NVIDIAは2026年6月16日(現地時間)、HPE Discover Las Vegasにて、ヒューレット・パッカード・エンタープライズ (HPE) との協業による「HPE AI Factory with NVIDIA」の大規模な拡張を発表しました。この拡張は、新たにヴェラ (Vera) CPUやNVIDIAエージェントツールキット (Agent Toolkit) を組み込み、自律的なAIエージェントの時代に対応するエンドツーエンドのソリューション提供を目指します。HPEとNVIDIAは、生成AIの進化に対応するため、企業がプライベート環境でエージェントAIを活用できる基盤を強化します。

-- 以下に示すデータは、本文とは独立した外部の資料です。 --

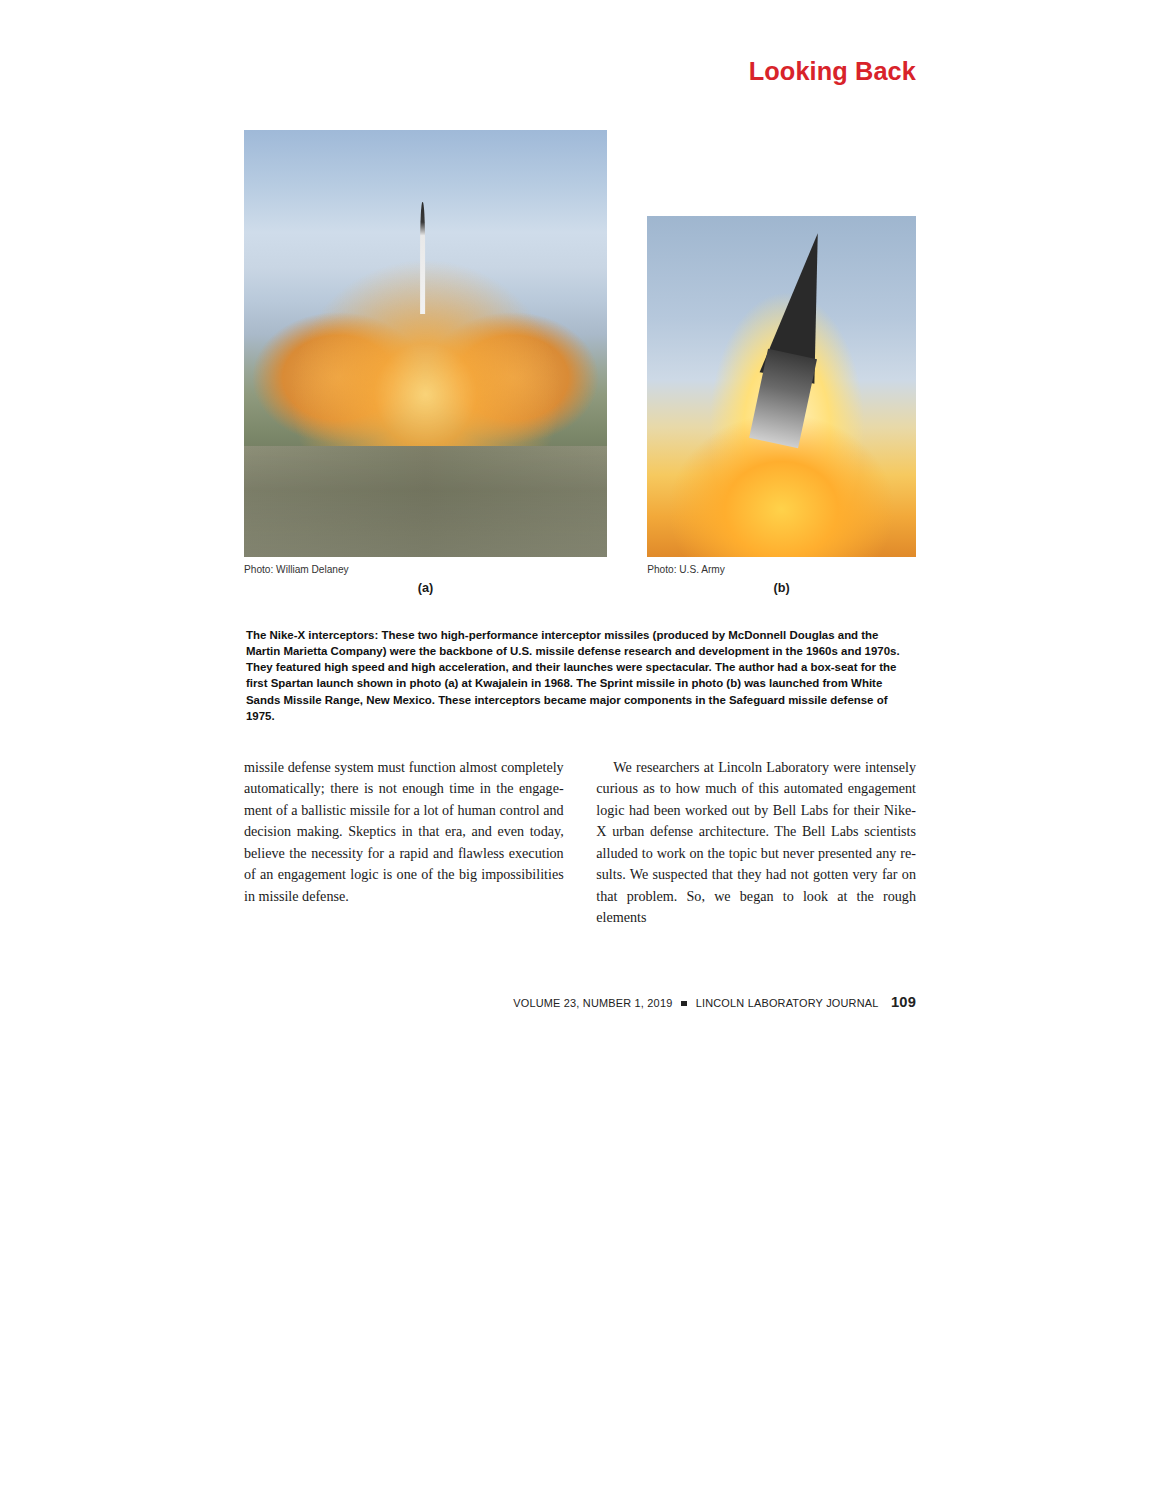Looking Back
Photo: William Delaney
(a)
Photo: U.S. Army
(b)
The Nike-X interceptors: These two high-performance interceptor missiles (produced by McDonnell Douglas and the Martin Marietta Company) were the backbone of U.S. missile defense research and development in the 1960s and 1970s. They featured high speed and high acceleration, and their launches were spectacular. The author had a box-seat for the first Spartan launch shown in photo (a) at Kwajalein in 1968. The Sprint missile in photo (b) was launched from White Sands Missile Range, New Mexico. These interceptors became major components in the Safeguard missile defense of 1975.
missile defense system must function almost completely automatically; there is not enough time in the engagement of a ballistic missile for a lot of human control and decision making. Skeptics in that era, and even today, believe the necessity for a rapid and flawless execution of an engagement logic is one of the big impossibilities in missile defense.
We researchers at Lincoln Laboratory were intensely curious as to how much of this automated engagement logic had been worked out by Bell Labs for their Nike-X urban defense architecture. The Bell Labs scientists alluded to work on the topic but never presented any results. We suspected that they had not gotten very far on that problem. So, we began to look at the rough elements
VOLUME 23, NUMBER 1, 2019 LINCOLN LABORATORY JOURNAL 109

NVIDIAが新たに発表したヴェラ (Vera) CPUは、2027年にHPEプライベートクラウドAI (HPE Private Cloud AI) とともに提供が開始されます。このCPUは、エージェント向けに特化して設計された初のプロセッサであり、ツール呼び出し、オーケストレーション、リアルタイムデータ処理といった機能をサポートします。HPEとNVIDIAの共同開発によるこのAIファクトリーソリューションでは、HPE ProLiant Compute DL394 Gen12にヴェラ (Vera) CPUが搭載されます。先行顧客として、ザ・ニューヨーク証券取引所 (The New York Stock Exchange) は、RedpandaおよびHPEとの協業を通じてヴェラ (Vera) CPUの評価を進めています。

NVIDIAエージェントツールキット (Agent Toolkit) もまた、HPEプライベートクラウドAI (HPE Private Cloud AI) と連携して提供されます。このツールキットには、NVIDIAネモトロン (Nemotron) オープンモデル、NVIDIAオープンシェル (OpenShell) セキュアランタイム、NVIDIAネモクロー (NemoClaw) ブループリントが含まれており、エージェントの行動監視、ガバナンスポリシーの適用、そして自律型マルチエージェントシステムの安全な構築と実行を可能にします。HPEプライベートクラウドAIは安全なローカルエージェント登録機能を追加し、HPEゼルトソフトウェア (Zerto Software) は不正なエージェントのアクションを検知し、データ保護を通じてクリーンな状態への復元を実現します。

NVIDIAコンフィデンシャルコンピューティング (Confidential Computing) は、HPE AI Factory at Scale、HPE Sovereign AI Factory、HPE Private Cloud AIといったHPE AI Factoryの全てのソリューションで利用可能となります。HPE ProLiant Compute DL380aは、NVIDIAコンフィデンシャルコンピューティング (Confidential Computing) プログラムのNVIDIA-Certified Systemsとしての認証を取得しました。HPE AI Factoryソリューション全体において、NVIDIAブルーフィールドDPU (BlueField DPUs) とNVIDIAドッカ (DOCA) が、インシリコンゼロトラストポリシー適用、ランタイム脅威検出、およびネットワーク暗号化を提供します。

さらに、HPE AI Factory at Scale、HPE Sovereign AI Factory、HPE Private Cloud AIは、NVIDIA RTX PRO 6000 Blackwell Server Edition GPU、NVIDIAスペクトラム-Xイーサネット (Spectrum-X Ethernet) ネットワーキング、NVIDIAブルーフィールド3 DPU (BlueField-3 DPUs)、NVIDIAコネクトエックス8スーパーニック (ConnectX-8 SuperNICs) を搭載して利用可能です。HPEはHPE Discoverにおいて、Unleash AIパートナープログラムの拡大も発表し、複数の新たなAIソフトウェアパートナーがプログラムに加わったことを明らかにしました。